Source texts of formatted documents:
────────────────────

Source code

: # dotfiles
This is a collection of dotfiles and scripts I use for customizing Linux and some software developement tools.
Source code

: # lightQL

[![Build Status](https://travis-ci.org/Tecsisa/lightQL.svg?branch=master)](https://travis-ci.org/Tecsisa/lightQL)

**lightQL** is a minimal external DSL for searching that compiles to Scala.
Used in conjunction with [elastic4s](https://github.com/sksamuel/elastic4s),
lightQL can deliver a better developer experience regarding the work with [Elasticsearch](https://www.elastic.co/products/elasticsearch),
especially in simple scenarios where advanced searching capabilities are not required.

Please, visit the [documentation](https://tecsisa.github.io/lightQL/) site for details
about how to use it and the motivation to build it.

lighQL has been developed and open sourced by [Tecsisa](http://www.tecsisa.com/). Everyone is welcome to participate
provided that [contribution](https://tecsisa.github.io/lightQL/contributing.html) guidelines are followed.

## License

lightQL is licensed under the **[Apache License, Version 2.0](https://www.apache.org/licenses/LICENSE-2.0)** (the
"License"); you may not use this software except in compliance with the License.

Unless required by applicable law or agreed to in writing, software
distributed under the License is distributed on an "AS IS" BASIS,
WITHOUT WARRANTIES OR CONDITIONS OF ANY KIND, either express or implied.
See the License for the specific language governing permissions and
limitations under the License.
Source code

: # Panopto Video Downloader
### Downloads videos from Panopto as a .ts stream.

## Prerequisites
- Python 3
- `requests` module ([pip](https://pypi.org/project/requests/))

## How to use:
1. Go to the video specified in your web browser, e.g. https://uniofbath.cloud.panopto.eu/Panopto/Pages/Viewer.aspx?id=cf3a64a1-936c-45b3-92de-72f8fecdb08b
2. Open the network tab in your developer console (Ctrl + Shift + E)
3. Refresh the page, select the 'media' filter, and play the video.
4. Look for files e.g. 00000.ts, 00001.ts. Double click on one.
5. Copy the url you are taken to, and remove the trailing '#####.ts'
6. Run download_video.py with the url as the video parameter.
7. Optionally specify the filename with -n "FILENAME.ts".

────────────────────

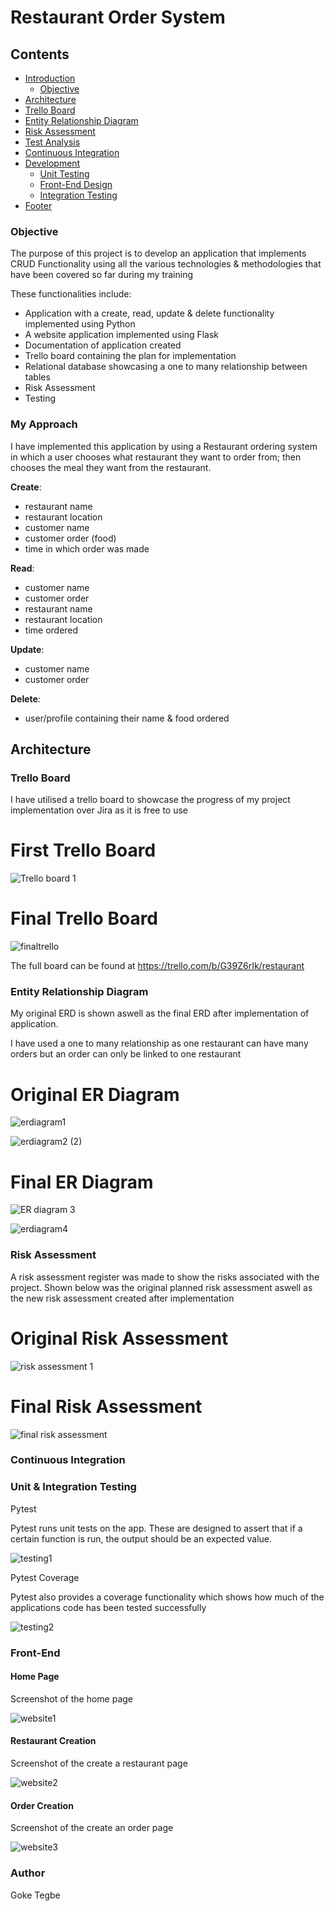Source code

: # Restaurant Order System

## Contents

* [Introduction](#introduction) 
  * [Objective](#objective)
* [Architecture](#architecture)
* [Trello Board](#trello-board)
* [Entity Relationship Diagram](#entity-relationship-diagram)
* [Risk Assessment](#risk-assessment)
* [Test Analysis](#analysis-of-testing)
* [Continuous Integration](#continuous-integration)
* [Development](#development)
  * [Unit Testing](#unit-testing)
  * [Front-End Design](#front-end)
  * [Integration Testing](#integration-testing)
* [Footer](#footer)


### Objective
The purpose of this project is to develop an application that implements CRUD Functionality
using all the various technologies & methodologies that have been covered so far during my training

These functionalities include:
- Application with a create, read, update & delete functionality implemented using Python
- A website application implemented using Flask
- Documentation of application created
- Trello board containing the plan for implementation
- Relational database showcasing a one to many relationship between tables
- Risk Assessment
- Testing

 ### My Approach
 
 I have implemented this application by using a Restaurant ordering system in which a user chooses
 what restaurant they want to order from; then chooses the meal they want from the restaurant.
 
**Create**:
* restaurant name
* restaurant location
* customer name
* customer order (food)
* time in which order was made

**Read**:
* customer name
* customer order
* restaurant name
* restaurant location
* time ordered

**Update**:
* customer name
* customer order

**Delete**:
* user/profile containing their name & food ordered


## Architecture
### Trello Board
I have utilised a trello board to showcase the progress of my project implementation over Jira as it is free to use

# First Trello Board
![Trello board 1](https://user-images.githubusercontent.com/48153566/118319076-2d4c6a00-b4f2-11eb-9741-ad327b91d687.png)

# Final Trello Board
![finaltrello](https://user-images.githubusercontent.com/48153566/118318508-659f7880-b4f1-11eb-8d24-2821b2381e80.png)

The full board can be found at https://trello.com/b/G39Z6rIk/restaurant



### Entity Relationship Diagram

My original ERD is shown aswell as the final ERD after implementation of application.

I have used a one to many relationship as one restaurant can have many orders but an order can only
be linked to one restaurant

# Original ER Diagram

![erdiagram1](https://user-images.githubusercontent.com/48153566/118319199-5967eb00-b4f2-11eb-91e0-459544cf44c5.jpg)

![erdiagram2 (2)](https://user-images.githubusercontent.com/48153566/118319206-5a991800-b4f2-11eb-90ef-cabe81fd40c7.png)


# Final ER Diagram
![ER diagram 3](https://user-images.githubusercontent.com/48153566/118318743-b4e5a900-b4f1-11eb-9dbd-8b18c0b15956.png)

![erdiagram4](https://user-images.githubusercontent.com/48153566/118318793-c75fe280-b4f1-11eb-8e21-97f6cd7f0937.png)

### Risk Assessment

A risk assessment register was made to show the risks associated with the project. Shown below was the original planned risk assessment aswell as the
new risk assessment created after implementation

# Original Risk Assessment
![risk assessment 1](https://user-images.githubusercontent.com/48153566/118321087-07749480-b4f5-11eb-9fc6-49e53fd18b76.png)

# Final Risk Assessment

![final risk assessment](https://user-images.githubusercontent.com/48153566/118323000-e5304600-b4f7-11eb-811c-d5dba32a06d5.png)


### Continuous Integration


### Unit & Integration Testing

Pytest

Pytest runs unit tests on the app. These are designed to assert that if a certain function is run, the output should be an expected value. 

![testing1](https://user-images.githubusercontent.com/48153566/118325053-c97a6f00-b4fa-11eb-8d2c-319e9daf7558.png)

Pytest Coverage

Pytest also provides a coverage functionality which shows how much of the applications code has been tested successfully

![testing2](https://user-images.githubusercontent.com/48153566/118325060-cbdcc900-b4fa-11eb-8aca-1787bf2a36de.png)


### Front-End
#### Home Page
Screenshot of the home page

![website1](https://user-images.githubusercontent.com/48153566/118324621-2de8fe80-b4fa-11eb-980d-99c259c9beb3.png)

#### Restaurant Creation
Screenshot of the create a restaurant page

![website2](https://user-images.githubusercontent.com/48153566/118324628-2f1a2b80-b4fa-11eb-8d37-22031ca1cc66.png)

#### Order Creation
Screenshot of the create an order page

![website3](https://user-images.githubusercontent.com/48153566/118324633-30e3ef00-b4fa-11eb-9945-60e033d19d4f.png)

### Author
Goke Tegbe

────────────────────

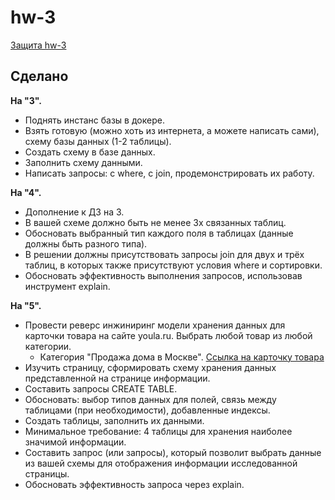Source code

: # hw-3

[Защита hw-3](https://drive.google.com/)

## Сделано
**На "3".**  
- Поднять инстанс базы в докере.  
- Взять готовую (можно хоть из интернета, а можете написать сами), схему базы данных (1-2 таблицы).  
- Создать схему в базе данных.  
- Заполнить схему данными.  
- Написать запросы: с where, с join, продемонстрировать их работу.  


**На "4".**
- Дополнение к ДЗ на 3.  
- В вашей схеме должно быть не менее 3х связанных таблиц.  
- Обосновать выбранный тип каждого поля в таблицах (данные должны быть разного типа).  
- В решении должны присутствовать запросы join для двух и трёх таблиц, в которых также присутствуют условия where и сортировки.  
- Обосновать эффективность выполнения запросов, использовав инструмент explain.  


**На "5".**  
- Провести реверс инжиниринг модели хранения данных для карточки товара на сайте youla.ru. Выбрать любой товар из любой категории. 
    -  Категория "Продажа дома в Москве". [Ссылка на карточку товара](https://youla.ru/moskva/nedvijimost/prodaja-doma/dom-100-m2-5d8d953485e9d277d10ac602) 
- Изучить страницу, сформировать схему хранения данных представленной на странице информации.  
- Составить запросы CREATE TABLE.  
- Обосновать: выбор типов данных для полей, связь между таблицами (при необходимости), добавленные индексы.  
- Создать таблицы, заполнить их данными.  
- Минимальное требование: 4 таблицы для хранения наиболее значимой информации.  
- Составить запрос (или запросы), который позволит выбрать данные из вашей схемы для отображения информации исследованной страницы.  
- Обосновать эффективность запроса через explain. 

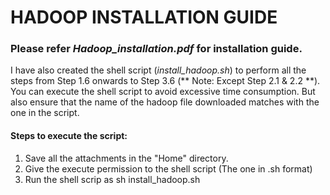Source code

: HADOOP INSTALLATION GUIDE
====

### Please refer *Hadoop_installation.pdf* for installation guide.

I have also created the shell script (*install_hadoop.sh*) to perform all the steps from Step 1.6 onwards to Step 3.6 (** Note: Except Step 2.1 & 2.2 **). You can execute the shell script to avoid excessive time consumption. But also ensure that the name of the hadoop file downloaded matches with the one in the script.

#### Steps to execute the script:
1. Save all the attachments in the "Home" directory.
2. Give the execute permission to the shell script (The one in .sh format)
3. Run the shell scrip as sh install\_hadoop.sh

────────────────────

■ Problem requirements
The result should be an exact copy of only the lines above from the one that holds "- Создать таблицы, заполнить их данными." through the one that holds "3. Run the shell", both ends included, without pictures.

■ Completed exercise
- Создать таблицы, заполнить их данными.  
- Минимальное требование: 4 таблицы для хранения наиболее значимой информации.  
- Составить запрос (или запросы), который позволит выбрать данные из вашей схемы для отображения информации исследованной страницы.  
- Обосновать эффективность запроса через explain. 

Source code

: HADOOP INSTALLATION GUIDE
====

### Please refer *Hadoop_installation.pdf* for installation guide.

I have also created the shell script (*install_hadoop.sh*) to perform all the steps from Step 1.6 onwards to Step 3.6 (** Note: Except Step 2.1 & 2.2 **). You can execute the shell script to avoid excessive time consumption. But also ensure that the name of the hadoop file downloaded matches with the one in the script.

#### Steps to execute the script:
1. Save all the attachments in the "Home" directory.
2. Give the execute permission to the shell script (The one in .sh format)
3. Run the shell scrip as sh install\_hadoop.sh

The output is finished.